What if ASEAN Had Never Existed?

By Niruban Balachandran, Executive Director of TeamBuilders International Ltd.

ASEAN is currently at a critical juncture in its history, responsible for dealing with uniquely Asian challenges such as regional security, terrorism, economic growth, natural disasters, human rights and infrastructure issues. At crossroads like these, it often becomes useful to ask: What if ASEAN was never created in the first place? Would the history of Southeast Asia have turned out differently without the existence of ASEAN?

Predicting alternate futures is anathema to many policymakers and social scientists, because historical trends are notoriously difficult to project into the future. There are literally dozens of factors and variables that may contribute to any specific future outcome, many of which are nearly impossible to predict. Nevertheless, it can be useful to imagine what might be without ASEAN to evaluate its utility to us today.

Without ASEAN, the probability of interstate wars between Southeast Asian states would have most likely increased. Since its founding in 1967, there have been markedly fewer armed conflicts between any ASEAN member states than before.  Commercial trade, a regional ban on nuclear weapons, interdependence and a platform for continuous dialogue have rendered interstate wars nearly inconceivable.  This is no small accomplishment, given that Asian history has been rife with centuries of rivalries, tensions and armed conflicts. Though the Association lacks a collective-defense agreement equivalent to the North Atlantic Treaty’s Article V (“An attack on one is an attack on all”), the first ASEAN Defense Ministers Meeting held in Hanoi last September was a promising step forward for regional security cooperation.

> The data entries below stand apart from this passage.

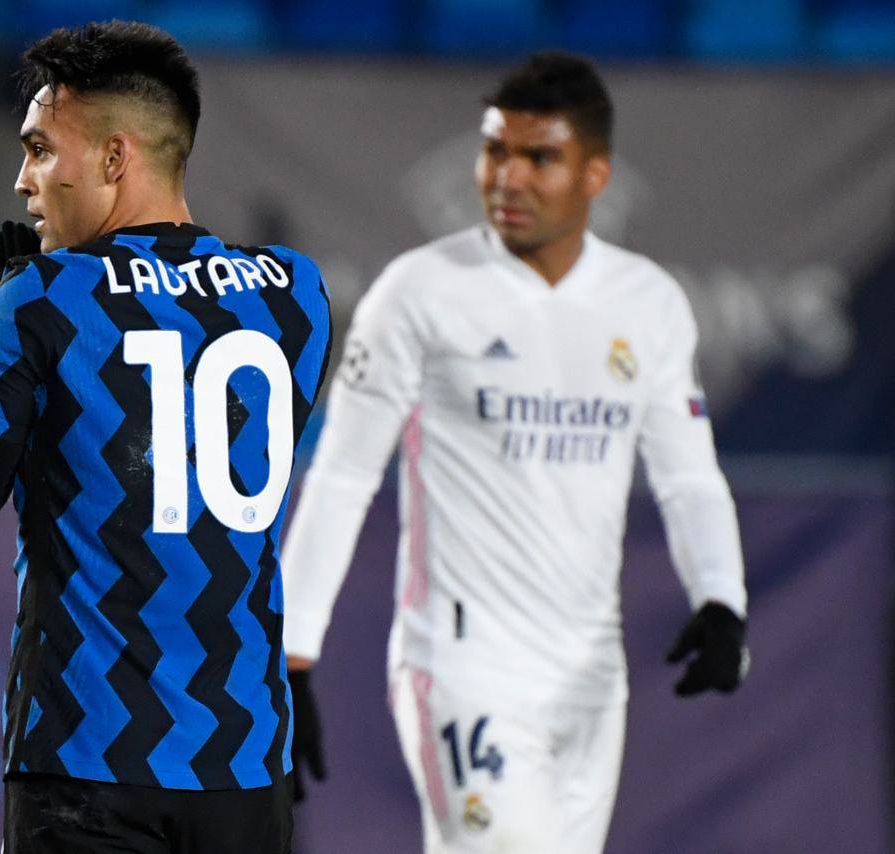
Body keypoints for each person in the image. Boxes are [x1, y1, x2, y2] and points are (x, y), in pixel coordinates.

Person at [280, 52, 748, 853]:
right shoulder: (420, 291)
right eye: (495, 151)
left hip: (591, 674)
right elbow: (344, 474)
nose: (508, 177)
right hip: (462, 665)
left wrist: (721, 599)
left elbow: (689, 480)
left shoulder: (649, 304)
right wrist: (291, 654)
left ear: (596, 175)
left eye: (539, 157)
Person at [0, 21, 332, 854]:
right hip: (245, 765)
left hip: (87, 759)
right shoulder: (295, 294)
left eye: (40, 149)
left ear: (114, 159)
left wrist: (2, 333)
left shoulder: (43, 299)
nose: (23, 180)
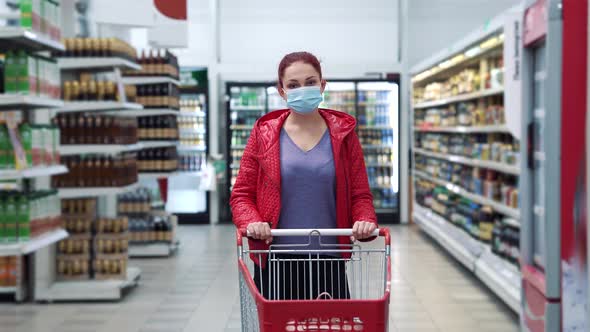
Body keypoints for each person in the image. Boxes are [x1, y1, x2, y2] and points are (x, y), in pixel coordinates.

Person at [230, 51, 377, 300]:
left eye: (310, 82)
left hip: (329, 259)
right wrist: (252, 222)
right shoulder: (264, 135)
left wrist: (364, 220)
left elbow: (359, 194)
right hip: (273, 258)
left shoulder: (343, 135)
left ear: (322, 85)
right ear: (281, 91)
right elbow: (241, 195)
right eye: (293, 85)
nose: (303, 90)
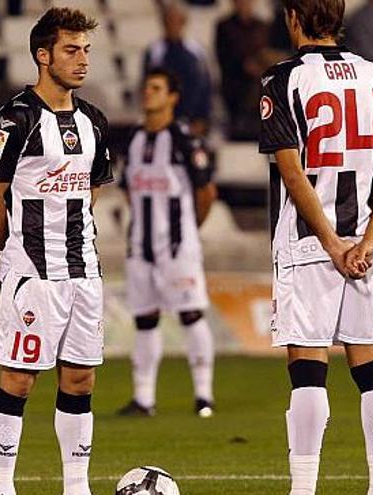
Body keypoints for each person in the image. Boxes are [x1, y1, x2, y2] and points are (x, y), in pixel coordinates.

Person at [258, 1, 373, 494]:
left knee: (307, 370)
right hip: (365, 247)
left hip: (309, 244)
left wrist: (330, 242)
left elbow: (292, 171)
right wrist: (365, 244)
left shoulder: (282, 79)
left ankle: (303, 489)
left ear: (293, 18)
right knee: (371, 364)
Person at [0, 8, 113, 495]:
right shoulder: (12, 121)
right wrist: (14, 251)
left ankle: (77, 486)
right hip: (32, 272)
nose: (81, 61)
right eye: (71, 50)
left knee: (80, 381)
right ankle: (3, 486)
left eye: (86, 51)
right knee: (19, 379)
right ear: (43, 55)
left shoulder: (94, 121)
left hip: (85, 273)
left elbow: (91, 192)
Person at [116, 69, 217, 418]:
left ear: (173, 96)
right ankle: (144, 398)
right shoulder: (133, 138)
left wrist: (188, 229)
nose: (148, 94)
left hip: (178, 247)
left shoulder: (184, 139)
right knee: (144, 319)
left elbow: (206, 192)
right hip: (139, 247)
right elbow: (129, 189)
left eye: (156, 88)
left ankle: (204, 395)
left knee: (190, 314)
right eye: (146, 87)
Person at [143, 1, 212, 136]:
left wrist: (202, 118)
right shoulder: (154, 52)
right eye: (169, 21)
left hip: (191, 120)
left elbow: (205, 87)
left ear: (184, 22)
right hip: (162, 121)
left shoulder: (196, 52)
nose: (172, 25)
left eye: (177, 21)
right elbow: (149, 86)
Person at [215, 0, 275, 141]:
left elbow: (267, 52)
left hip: (260, 80)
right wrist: (244, 66)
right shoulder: (224, 27)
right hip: (235, 82)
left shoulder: (263, 26)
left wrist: (260, 66)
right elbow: (223, 56)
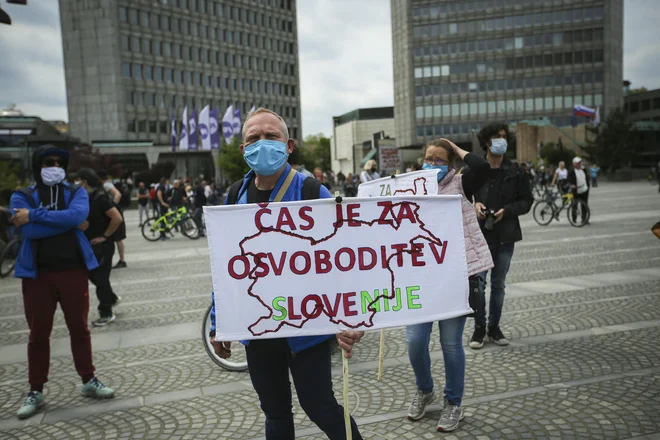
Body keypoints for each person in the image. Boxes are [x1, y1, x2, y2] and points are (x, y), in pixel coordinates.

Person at [209, 108, 364, 440]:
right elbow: (225, 264)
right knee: (275, 413)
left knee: (321, 407)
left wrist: (352, 317)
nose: (262, 143)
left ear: (289, 145)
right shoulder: (235, 194)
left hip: (305, 329)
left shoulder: (311, 191)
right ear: (243, 149)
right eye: (253, 138)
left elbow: (343, 260)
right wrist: (220, 321)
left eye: (271, 136)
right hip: (258, 328)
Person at [10, 146, 114, 420]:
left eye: (59, 162)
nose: (54, 166)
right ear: (38, 165)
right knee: (38, 334)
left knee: (80, 328)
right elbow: (34, 230)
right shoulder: (23, 195)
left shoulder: (75, 192)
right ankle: (35, 389)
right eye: (48, 162)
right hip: (37, 276)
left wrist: (33, 215)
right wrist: (65, 221)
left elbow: (78, 216)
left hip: (73, 271)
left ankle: (89, 380)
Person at [406, 138, 493, 432]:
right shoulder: (412, 187)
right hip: (421, 278)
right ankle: (425, 389)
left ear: (452, 165)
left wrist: (454, 149)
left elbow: (481, 165)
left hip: (455, 276)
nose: (432, 164)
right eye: (428, 159)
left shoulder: (461, 183)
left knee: (451, 345)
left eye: (439, 160)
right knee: (414, 341)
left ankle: (453, 402)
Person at [470, 123, 533, 349]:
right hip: (478, 236)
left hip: (505, 236)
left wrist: (507, 211)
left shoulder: (515, 170)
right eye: (497, 136)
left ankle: (493, 327)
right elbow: (461, 197)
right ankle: (478, 328)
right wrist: (474, 205)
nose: (502, 140)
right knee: (478, 284)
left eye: (505, 137)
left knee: (498, 285)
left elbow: (527, 201)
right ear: (487, 141)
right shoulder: (475, 169)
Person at [73, 168, 123, 327]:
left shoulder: (100, 198)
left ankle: (106, 312)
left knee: (100, 277)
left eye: (78, 180)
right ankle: (112, 298)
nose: (76, 183)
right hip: (90, 246)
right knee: (95, 276)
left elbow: (117, 218)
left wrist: (105, 236)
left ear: (84, 181)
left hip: (102, 247)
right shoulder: (85, 198)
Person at [98, 171, 127, 269]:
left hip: (114, 214)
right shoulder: (109, 183)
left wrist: (111, 206)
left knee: (118, 238)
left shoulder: (106, 185)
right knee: (118, 238)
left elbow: (118, 194)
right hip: (115, 213)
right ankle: (121, 259)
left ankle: (122, 260)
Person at [568, 157, 591, 224]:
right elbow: (569, 180)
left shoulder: (583, 170)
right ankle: (574, 218)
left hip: (584, 189)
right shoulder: (572, 171)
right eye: (577, 163)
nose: (579, 164)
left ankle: (584, 219)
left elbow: (586, 178)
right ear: (574, 164)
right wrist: (571, 185)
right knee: (574, 205)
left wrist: (587, 185)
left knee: (584, 205)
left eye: (580, 163)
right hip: (576, 191)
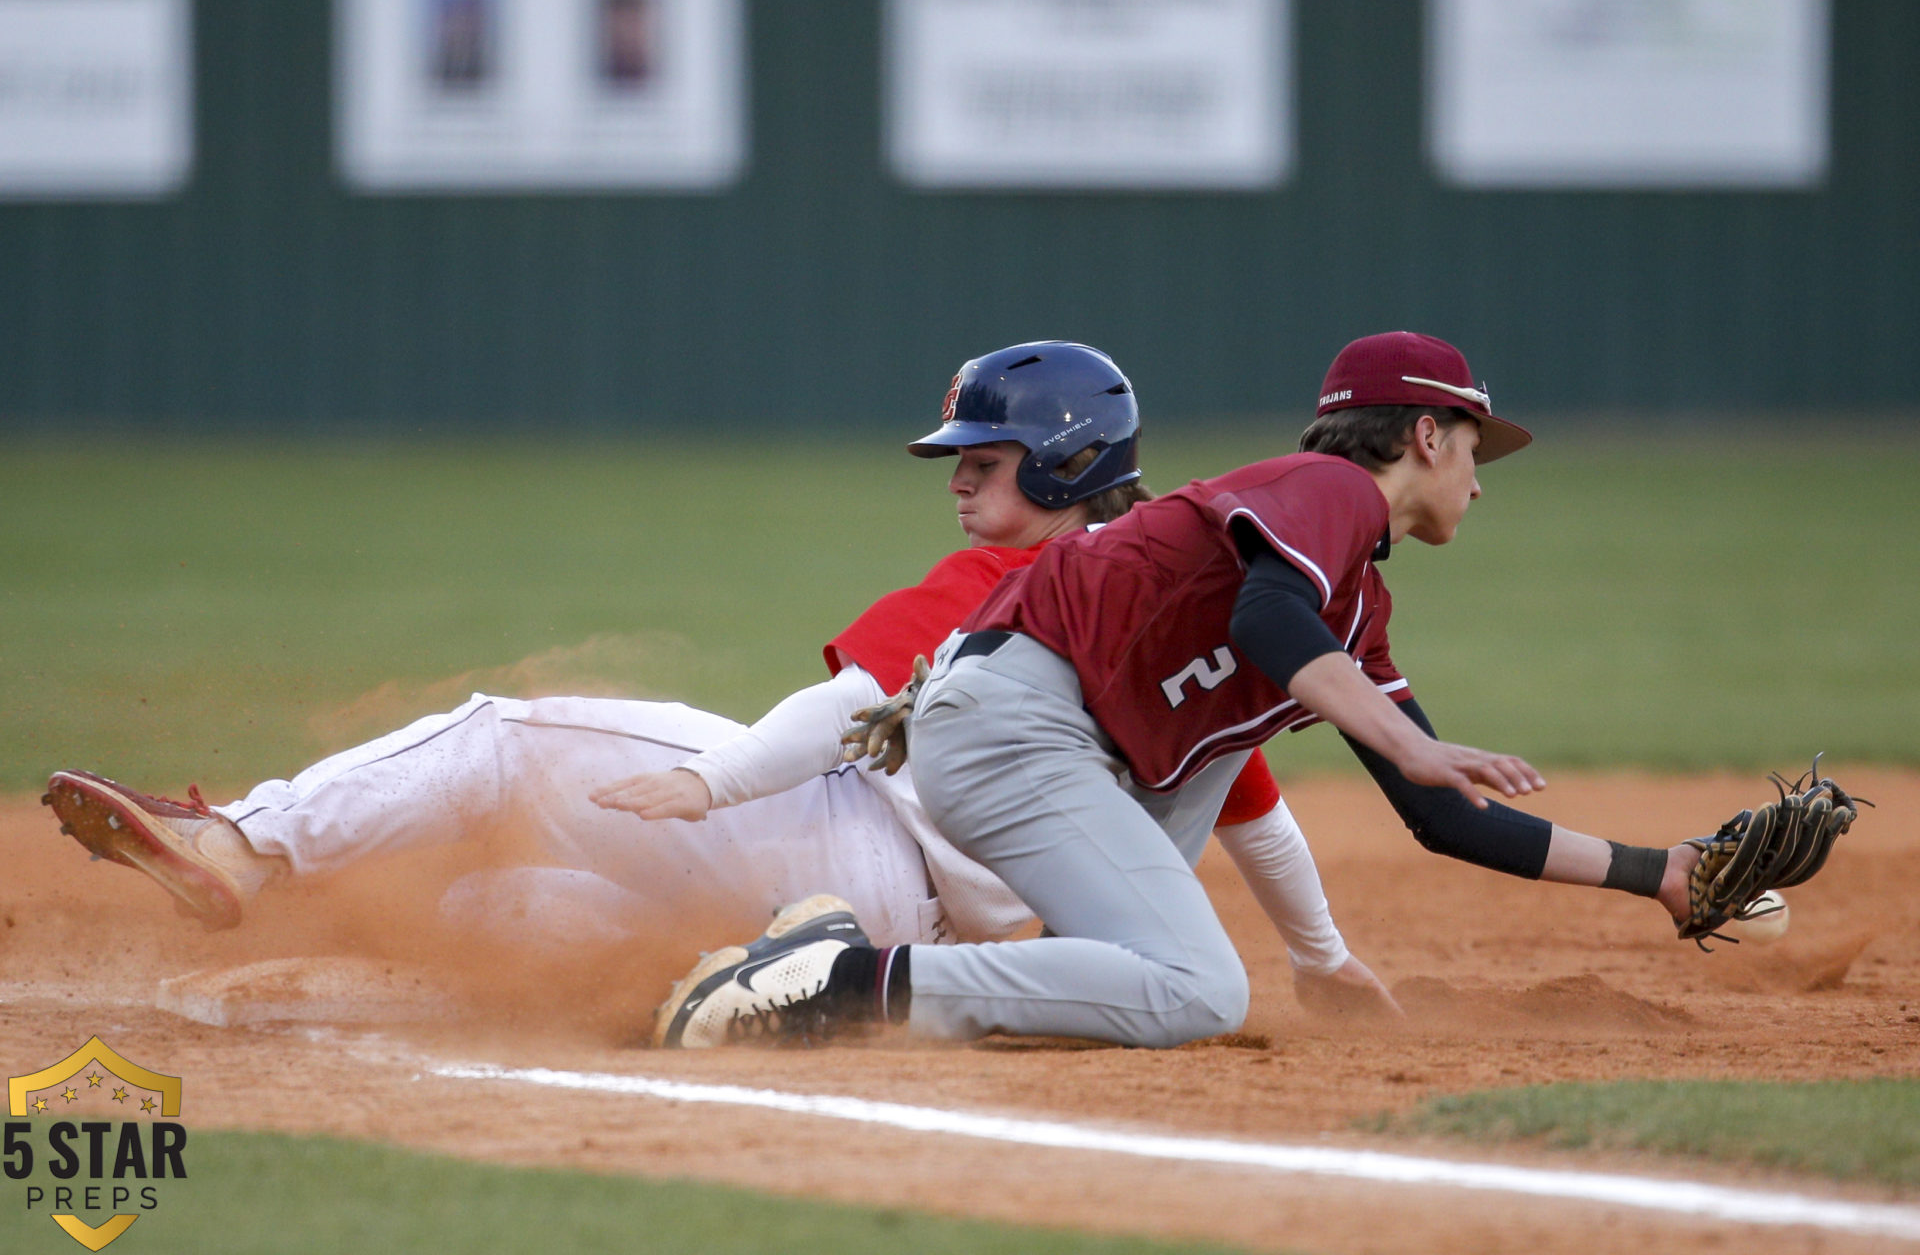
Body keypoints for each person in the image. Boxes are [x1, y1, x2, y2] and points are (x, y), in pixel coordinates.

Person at [44, 341, 1392, 1015]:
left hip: (845, 850)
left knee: (508, 743)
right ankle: (355, 967)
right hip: (912, 937)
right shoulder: (1177, 608)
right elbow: (1252, 801)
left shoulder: (1024, 587)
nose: (961, 482)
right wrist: (1324, 961)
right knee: (513, 906)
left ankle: (243, 850)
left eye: (982, 462)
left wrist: (715, 780)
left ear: (1062, 466)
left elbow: (842, 716)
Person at [653, 331, 1704, 1050]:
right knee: (1202, 989)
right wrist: (1405, 735)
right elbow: (1265, 623)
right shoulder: (1326, 491)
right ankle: (832, 987)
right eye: (1474, 449)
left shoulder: (1350, 604)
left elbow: (1443, 818)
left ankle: (953, 980)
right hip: (1012, 720)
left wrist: (1658, 872)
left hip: (1038, 729)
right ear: (1426, 435)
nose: (1477, 480)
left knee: (1193, 798)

Maintaining peace between bloc member states is not always easy, however. For example, this month’s ASEAN summit was nearly derailed by open hostilities between the Thai and Cambodian heads of state, who have been arguing over months-long territorial skirmishes which have so far killed 85 people and temporarily displaced 85,000. Despite third-party efforts to mediate the conflict between Bangkok and Phnom Penh during the summit, no resolution was reached. Carl Thayer, a foreign policy specialist from Australia’s University of New South Wales, says that while these mediation efforts were admirable, ASEAN’s reluctance to impose sanctions on member states that violate the organization’s charter and will continue to be slow down the peace process.  Despite these peacekeeping challenges, a community like ASEAN that emphasizes the payoffs of transnational cooperation and security is indispensable for preventing future conflicts between members.

The removal of ASEAN from the region’s economic equation would have probably made the rapid growth of many individual Southeast Asian markets less likely. Although many critics contend that ASEAN did very little to protect the region from the wholesale destruction and chaos of the 1997 Asian financial crisis, the Association has had a long and proven track record of contributing to the economic stability for its member states. Because of the Association’s economic policies, intra-ASEAN trade barriers and tariffs are typically lowered between member markets, and the mobility of workers seeking to make their fortunes in other member markets is comparatively less difficult than if they attempted the same elsewhere.

(Though it is tempting to overstate the contributions of ASEAN policies to the region’s economic prosperity, long-term growth in Southeast Asia would have most likely played out in any case eventually. This is because globalization- and business-friendly environments, demographic trends, export-driven markets and a cultural emphasis on both education and high savings rates are the hallmarks of most ASEAN member states.)

Despite ASEAN’s widely-criticized failure to make significant progress on some political and security issues at this month’s summit, the bloc still did manage to yield results on a few important matters, namely bloc-wide agreements to partner with grassroots civil-society and youth organizations, to cooperate on disaster management training, to enhance food production region-wide and to admit East Timor as the Association’s 11th member state within the decade. There is therefore some hope for the ability of ASEAN to produce results in certain policy arenas.


3 comments for “What if ASEAN Had Never Existed?

  1. Dom
    May 31, 2011 at 21:32

    The more important contributing factor to Southeast Asia’s relative success is its leadership. There was less inter-state conflict after the founding of ASEAN because Suharto took the reins in Indonesia. In fact, before ASEAN’s founding, most of the inter-state conflicts in the regions were at the instigation of Indonesia. It’s not clear that ASEAN has actually had anything to keeping the peace. More tellingly, when countries do have disputes, such as Thailand and Cambodia, they either look to individual countries to act as mediators or take their cases to the International Court of Justice, rather than ASEAN’s new dispute resolution mechanism.

  2. Bela
    May 31, 2011 at 23:47

    I think it is the nature of international organization – better exists than not exists- as the case of United Nations.